"Zerre" olmak
ya da olmamak
Birçok öykü, film karesi, farklı müzikler ve seslerle döndüm Malatya'dan. Yeni dostluklar, ilk kez gördüğüm bir kentin kazandırdığı güzel duygular ve zihnimde doğanın nefes kesici görüntüleriyle vardım İzmir'e.

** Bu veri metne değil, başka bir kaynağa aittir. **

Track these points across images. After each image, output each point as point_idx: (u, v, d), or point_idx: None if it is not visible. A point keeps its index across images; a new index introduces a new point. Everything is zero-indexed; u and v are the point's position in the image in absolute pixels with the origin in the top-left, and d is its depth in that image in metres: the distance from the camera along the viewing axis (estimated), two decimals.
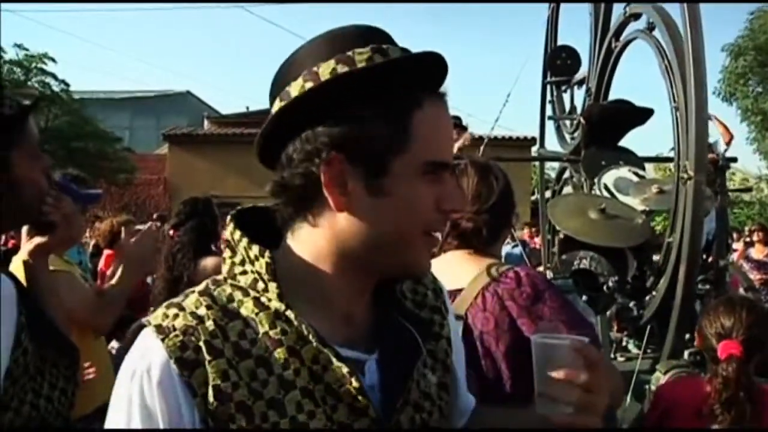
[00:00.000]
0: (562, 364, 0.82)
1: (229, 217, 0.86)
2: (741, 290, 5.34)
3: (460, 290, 1.58)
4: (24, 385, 1.07)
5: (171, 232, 3.18)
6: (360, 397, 0.78)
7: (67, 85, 15.63)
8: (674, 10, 2.94)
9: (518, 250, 7.27)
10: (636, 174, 3.42)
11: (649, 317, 2.77)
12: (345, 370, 0.77)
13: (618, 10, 3.75)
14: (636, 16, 3.30)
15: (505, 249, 8.19)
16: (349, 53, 0.78)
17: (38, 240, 1.71)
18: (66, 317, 2.04)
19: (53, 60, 15.16)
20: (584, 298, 2.68)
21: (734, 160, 3.82)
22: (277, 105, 0.81)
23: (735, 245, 7.50)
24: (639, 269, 2.90)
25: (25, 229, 1.85)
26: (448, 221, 0.85)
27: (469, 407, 1.03)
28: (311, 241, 0.82)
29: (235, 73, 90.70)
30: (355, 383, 0.77)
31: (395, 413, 0.81)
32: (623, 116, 3.74)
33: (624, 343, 3.59)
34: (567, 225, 2.79)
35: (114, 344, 3.44)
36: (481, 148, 4.55)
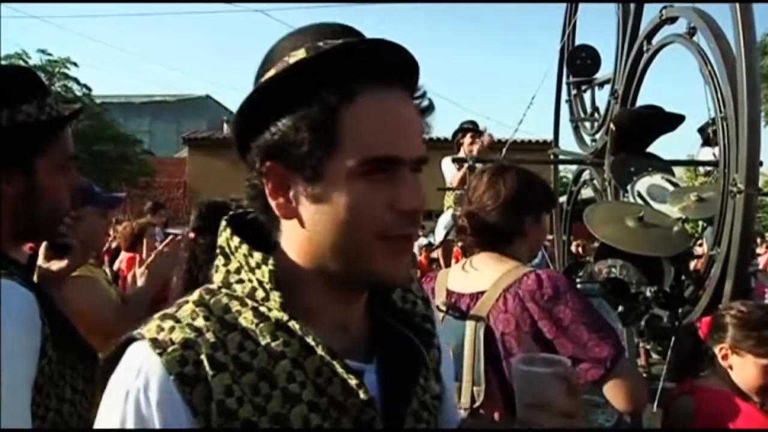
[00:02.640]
0: (542, 391, 0.82)
1: (223, 223, 0.81)
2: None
3: (482, 293, 1.60)
4: (48, 392, 1.06)
5: (192, 235, 3.16)
6: (366, 410, 0.74)
7: (89, 89, 15.88)
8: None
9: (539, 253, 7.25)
10: (669, 181, 3.35)
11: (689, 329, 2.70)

3. Uluslararası Malatya Film Festivali'nde Jale Arıkan'a "En İyi Kadın Oyuncu Ödülü"nü kazandıran "Zerre" bende iz bırakan filmlerden biriydi. İzmirli yönetmen Erdem Tepegöz'ün çektiği ve senaryosunu yazdığı, Antalya Altın Portakal'da da ödülleri toplayan film, bana işsiz kaldığım ve günlerce iş aradığım bir dönemi anımsattı. Kızı ve annesiyle yaşayan Zeynep karakterinin hayata nasıl tutunduğunu anlatan hikaye, bugün ülkemizde yaşanan binlerce yaşam öyküsüden yalnızca biri. Buarada, sadece Ege'de İŞKUR'a yapılan müracat sayısının 100 binin üzerinde olduğunu hatırlatmalıyım.
***
"Zerre"yi izledikten sonra yönetmeni Erdem Tepegöz ile uzun uzun konuşma fırsatı buldum. Dokuz Eylül Üniversitesi İktisat Bölümü mezunu olan Erdem, Prag'da aldığı eğitimden sonra hayatını sinemaya adayanlardan biri haline gelmiş. Önce 3 kısa film, ardından da "Zerre"yi çekmiş. Yalın, sade bir hayata odaklanmak istedikleri anlatan Erdem'in filmi, Jale Arıkan'ın parlayan oyunculuğunun yanında, mekan seçimi, teknik altyapısı ve kurgusuyla övgüye değer... Filmin en çok eleştirildiği bölüm ise sonu... Beklenmeyen bir noktada biten film için yönetmeni, "Bu bizim tercihimiz. Uzatabilirdik de ama anlatmak istediğimizi anlatıp, sorulmasını istediğimiz soruları seyirciye sordurduktan sonra, onları daha fazla yormak istemedik. Hayatın içinden gerçek bir kesiti insanlarla paylaşarak dikkatleri çekmekti amacımız ve bunu da başardık sanıyorum" dedi.
Malatya'daki festivali çok beğendiğini söyleyen Erdem, "Filmimize ilgi çok büyüktü. Gösterildiği salonlar doluydu. Bu ilgi Anadolu'daki festivallerde bizi etkiliyor. Bizi besleyen bu festivallerin sayısının artmasını ve devam etmesini diliyorum" dedi.
***
Erdem, İzmir'i çok seven ama mecburen İstanbul'da yaşamak zorunda olanlardan biri... Tutkuyla bağlı olduğu sinema sektörünün içinde var olabilmek için bu şehre taşınmış. İşsiz kaldığı ve yaşamaya başladığı yeni kentte iş bulma çabası, senaryosuna esin kaynağı olmuş. Benim de çevremde Erdem gibi birçok insan var. İzmir'de ya da başka kentlerde kendilerine iş bulmadıkları için İstanbul'a giden ve orada yaşamak zorunda olan insanlar bunlar. Ben de belki biraz şanslı olmasaydım onlardan biri olabilirdim. İzmir'e kan kaybettiren şeylerden biri de bu beyin göçü olduğunu düşünenlerdenim. Güzel sanatlar ve sinema sektörü İzmir'de çok daha fazla desteklense, elle tutulur bir sektör oluşsa, hem bu göç yaşanmaz hem de işsizler ordusu azalır.
Bunun ne kadar zor olduğunu elbette biliyorum ama sanırım zor olanı başaranların da adını tarihe altın harflerle yazdırdıklarını herkes biliyor.
Dip not:
13. Uluslararası İzmir Kısa Film Festivali, 20-26 Kasım günleri arasında düzenlenecek. Birbirinden güzel kısa filmler sizi bekliyor. Benden söylemesi.